明治安田生命J1リーグ第12節で行われた今季初の大阪ダービー。リモートマッチで行われた90分は一進一退の攻守が続く中、ともに前半から負傷者が出て交代を余儀なくされるなど難しいゲームに。セレッソ大阪が中島元彦のゴールで先制しながら、ガンバ大阪がPKを獲得、パトリックが決めて、41回目の決戦は7度目のドローに終わった。

上写真=無観客で行われた大阪ダービーは一歩も譲らずに1-1のドローに終わった(写真◎J.LEAGUE)

■2021年5月2日 明治安田生命J1リーグ第12節(@ヤンマー/リモートマッチ)
C大阪 1-1 G大阪
得点:(C)中島元彦
   (G)パトリック

「引き分けは妥当な結果だと思います」

 セレッソ大阪とガンバ大阪が激突する大阪ダービーは、今回で41回目。今季最初の一戦はC大阪のホームで行われたが、大阪府に緊急事態宣言が発出されているため、リモートマッチ(無観客試合)での開催となった。
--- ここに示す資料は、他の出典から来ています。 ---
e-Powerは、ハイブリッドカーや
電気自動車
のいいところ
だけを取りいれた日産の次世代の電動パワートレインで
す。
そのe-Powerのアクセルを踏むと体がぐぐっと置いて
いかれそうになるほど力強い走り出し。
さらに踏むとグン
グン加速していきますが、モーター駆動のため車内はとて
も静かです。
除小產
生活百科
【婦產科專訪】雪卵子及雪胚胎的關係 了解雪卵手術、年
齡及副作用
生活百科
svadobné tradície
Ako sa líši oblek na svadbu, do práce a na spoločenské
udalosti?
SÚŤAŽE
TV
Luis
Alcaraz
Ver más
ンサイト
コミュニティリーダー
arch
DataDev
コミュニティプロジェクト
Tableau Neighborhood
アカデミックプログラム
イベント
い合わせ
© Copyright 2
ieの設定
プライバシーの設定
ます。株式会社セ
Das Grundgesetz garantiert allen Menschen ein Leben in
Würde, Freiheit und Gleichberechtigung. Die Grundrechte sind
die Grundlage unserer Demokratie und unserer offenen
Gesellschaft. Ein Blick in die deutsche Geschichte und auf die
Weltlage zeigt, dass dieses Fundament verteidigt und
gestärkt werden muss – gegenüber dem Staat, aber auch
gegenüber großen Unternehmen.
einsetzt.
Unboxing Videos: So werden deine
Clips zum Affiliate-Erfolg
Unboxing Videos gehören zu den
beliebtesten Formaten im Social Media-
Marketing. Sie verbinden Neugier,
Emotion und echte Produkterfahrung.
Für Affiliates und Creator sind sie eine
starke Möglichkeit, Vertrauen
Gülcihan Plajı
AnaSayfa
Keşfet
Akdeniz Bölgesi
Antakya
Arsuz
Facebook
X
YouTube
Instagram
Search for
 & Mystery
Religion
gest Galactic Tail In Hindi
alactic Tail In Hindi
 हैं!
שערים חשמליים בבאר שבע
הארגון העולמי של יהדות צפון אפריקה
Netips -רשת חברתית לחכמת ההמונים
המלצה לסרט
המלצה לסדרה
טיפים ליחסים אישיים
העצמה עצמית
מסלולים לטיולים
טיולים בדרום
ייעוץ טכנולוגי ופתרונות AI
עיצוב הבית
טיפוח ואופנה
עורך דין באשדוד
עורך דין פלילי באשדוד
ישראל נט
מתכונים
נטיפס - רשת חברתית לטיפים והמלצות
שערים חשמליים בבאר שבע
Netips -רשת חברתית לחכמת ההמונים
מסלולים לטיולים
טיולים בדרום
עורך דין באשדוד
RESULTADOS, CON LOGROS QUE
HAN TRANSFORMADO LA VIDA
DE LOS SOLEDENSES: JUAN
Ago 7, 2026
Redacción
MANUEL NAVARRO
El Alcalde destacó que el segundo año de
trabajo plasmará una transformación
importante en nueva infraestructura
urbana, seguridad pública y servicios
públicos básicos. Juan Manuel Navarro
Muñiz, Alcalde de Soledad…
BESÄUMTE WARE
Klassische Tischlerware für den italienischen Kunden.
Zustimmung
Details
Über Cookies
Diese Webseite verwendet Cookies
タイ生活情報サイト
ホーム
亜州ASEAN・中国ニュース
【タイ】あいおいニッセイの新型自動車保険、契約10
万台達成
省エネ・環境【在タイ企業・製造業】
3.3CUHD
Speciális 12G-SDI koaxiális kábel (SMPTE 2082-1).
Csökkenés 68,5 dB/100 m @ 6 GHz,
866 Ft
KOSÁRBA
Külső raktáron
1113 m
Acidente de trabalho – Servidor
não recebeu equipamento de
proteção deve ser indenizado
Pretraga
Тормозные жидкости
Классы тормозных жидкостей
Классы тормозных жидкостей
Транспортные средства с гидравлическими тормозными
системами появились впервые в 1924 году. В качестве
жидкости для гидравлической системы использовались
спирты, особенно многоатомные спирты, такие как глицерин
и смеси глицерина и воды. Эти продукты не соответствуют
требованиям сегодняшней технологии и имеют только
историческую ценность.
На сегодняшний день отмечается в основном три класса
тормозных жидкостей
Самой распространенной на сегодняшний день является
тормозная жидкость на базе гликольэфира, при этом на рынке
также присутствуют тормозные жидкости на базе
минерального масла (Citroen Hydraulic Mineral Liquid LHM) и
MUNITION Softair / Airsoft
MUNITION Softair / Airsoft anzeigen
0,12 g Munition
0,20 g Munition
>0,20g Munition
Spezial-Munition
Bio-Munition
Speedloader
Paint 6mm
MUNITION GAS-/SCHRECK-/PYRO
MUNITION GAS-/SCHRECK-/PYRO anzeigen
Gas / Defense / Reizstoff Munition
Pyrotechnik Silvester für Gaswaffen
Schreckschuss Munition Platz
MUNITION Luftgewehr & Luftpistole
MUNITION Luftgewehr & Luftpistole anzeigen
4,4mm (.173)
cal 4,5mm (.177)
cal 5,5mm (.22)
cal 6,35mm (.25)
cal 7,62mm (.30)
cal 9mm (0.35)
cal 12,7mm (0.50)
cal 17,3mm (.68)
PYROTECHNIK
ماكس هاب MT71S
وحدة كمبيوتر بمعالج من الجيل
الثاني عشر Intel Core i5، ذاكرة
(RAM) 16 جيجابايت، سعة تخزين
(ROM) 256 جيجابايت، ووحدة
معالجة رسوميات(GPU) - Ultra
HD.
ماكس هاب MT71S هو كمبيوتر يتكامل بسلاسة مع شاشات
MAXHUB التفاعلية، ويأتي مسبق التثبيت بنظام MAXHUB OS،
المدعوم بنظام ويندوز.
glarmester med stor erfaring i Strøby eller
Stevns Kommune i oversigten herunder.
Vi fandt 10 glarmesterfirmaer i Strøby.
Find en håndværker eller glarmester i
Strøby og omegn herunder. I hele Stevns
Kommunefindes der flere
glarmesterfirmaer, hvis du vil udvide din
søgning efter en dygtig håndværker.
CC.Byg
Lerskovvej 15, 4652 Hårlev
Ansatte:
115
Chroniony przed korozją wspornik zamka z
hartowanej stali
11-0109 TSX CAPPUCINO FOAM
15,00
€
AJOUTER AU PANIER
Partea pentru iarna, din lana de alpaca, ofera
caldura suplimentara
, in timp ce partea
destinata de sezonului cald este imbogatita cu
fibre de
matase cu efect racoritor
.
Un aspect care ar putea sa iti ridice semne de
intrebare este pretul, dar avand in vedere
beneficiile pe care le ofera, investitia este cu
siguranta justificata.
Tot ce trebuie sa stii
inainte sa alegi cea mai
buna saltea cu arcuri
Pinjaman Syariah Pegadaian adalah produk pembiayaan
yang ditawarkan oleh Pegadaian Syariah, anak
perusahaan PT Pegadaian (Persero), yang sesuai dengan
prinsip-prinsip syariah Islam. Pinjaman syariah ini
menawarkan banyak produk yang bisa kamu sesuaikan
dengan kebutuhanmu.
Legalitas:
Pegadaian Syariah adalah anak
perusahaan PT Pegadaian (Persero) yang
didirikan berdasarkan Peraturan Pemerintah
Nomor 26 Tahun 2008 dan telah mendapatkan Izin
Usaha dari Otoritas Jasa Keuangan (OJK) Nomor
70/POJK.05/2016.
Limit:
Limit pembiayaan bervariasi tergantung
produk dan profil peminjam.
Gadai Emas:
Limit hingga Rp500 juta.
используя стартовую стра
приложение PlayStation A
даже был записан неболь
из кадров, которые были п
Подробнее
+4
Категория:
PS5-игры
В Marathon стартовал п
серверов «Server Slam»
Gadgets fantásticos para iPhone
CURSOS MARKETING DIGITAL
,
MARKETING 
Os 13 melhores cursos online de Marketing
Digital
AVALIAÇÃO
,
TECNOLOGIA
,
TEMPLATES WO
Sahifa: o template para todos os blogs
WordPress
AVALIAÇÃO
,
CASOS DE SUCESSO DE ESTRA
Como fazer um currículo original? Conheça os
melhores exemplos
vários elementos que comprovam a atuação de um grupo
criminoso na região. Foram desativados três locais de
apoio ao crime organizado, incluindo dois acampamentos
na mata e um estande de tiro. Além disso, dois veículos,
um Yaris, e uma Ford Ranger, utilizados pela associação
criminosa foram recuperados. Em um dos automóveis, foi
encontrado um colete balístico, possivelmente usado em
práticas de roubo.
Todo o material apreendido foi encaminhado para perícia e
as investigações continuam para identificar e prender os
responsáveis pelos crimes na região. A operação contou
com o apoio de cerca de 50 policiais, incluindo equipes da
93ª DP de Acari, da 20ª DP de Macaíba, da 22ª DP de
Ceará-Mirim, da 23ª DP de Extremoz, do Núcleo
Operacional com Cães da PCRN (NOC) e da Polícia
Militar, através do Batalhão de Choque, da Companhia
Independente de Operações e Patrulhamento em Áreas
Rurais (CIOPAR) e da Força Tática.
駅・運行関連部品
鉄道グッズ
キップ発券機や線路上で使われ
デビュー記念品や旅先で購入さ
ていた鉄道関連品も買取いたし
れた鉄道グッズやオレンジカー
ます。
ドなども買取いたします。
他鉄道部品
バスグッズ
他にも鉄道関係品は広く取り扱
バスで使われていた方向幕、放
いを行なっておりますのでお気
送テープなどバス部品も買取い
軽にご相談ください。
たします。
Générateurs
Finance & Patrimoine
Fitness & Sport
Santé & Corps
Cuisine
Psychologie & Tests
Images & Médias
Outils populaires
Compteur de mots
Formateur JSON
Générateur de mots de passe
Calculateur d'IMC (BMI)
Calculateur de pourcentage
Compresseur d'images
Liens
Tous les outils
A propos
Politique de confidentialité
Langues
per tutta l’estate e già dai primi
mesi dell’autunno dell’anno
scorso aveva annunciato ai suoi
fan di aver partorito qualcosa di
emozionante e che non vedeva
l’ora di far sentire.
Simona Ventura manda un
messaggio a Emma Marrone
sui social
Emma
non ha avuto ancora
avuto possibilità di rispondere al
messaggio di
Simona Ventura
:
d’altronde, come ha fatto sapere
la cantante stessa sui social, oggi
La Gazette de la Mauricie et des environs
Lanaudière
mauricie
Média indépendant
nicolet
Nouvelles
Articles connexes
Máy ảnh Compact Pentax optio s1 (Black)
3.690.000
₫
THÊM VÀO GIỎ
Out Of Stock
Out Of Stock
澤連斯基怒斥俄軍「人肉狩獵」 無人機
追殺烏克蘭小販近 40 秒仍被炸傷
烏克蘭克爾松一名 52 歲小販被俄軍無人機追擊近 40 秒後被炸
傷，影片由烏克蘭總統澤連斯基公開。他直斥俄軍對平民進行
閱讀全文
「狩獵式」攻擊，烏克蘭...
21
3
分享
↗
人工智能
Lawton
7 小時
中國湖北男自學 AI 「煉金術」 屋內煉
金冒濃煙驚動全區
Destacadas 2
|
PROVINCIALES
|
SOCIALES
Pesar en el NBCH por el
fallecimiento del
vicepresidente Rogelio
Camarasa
 レヴィー・クルピ監督が試合前に「何が起こるか分からない」と予言したように、前半から両チームに負傷者が出る事態となった。C大阪の大久保嘉人が左ももを痛め、これがデビューとなるアダム・タガートへ交代したのが23分。G大阪も右足を痛めた小野瀬康介に代わって、34分にチアゴ・アウベスが入った。

 ゲームの空気を引き締めたのは、両GKのファインセーブだ。9分にC大阪がFKからのボールを大久保が至近距離から狙うが、GK東口順昭が右足でブロック。16分のC大阪の清武弘嗣の強烈なハーフボレーミドルも東口がセーブした。25分にはG大阪がCKの流れから最後は矢島慎也が流し込もうというところを、GKキム・ジンヒョンが左足でストップしてみせた。35分にはC大阪の藤田直之の鋭いミドルシュートに東口が横っ飛びで反応した。

 45分にはVARチェックのあとのオンフィールドレビューによってC大阪がPKを獲得。豊川雄太が左を狙ったが、左ポストに当たってはじき出された。両チームとも決まりそうで決まらない展開が続いた。

 後半に入っても一進一退の攻防は続く。それでも、これまでスコアレスドローが一度もないこの対戦だ。まずはC大阪が口火を切る。74分、清武の浮き球のパスは豊川雄太の頭に当たってはね返るが、拾った藤田直之が左に送り、中島元彦がシュート、DFに当たってややコースが変わるとゴール右に飛び込んでいった。

 この直後にG大阪は一気に3人を代えて反撃に出る。すると、80分にVARによって主審がハンドを認めてPKを獲得。これを3人同時交代で入っていたパトリックがゴール左に決めて、同点に追いついた。

 ここからは押し込むG大阪とカウンターを狙うC大阪という様相で進んだが、このままタイムアップ。大阪ダービー7度目のドローに終わった。

 C大阪のレヴィー・クルピ監督は、この結果にある意味で納得。「両チームのパフォーマンスを考えると、引き分けは妥当な結果だと思います。ともに選手の能力を考えれば攻撃でいいものを出せるチームなので、その点で言えば妥当です」とロースコアの引き分けを認めるほかなかった。

 G大阪は4-3-3システムに戻してのダービーとなった。宮本恒靖監督は「いまの状況やダービーであることを考えると勝ち点3を取りたかったですから、悔しさはあります」とドローには不満足。「ただ、アウェーでリードされてという難しい部分で、選手がしっかり取り返してくれたのは評価できます」と逆転には至らなかったものの、勝ち点1の重みも感じていた。